Your instructions. List every person named in the article on the Mahler's Eighth performance.

Excerpted text.
::::
Eight is the magic number
Choir, symphony present ‘light’ version of Mahler’s unconventional Eighth
Mounting Mahler’s Eighth Symphony (often called The Symphony of a Thousand) is a monumental undertaking. But that’s exactly what the Vancouver Bach Choir and the West Coast Symphony have in mind.
For the choir, the symphony is a known entity: executive director Nina Horvath says this will be the 22nd time the ensemble has sung the piece. However, this will be the first performance of the score by the West Coast Symphony.
Bujar Llapaj, principal conductor since 2008, has been working with the community orchestra for the past few weeks and Marisa Gaetanne has been prepping the 60-voice children’s choir before conductor Leslie Dala takes over for final combined rehearsals.
Mahler’s popularity is fairly recent. In the years following his death in 1911, performances of his massive symphonies were rarely performed; the Eighth, especially, was more talked about than heard. Things changed when the Mahler boom started up in the 1960s, but a community collaboration like that between the VBC and the WCS is still a real occasion.
Dala is no stranger to big opera and big oratorios, yet there’s something sobering about the very idea of doing Mahler’s No. 8. For him, it’s a piece with special resonance.
::::
Data extract.
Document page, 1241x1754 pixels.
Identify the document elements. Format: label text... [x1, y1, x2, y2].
::::
Task response.
- Mahler
- Nina Horvath
- Bujar Llapaj
- Marisa Gaetanne
- Leslie Dala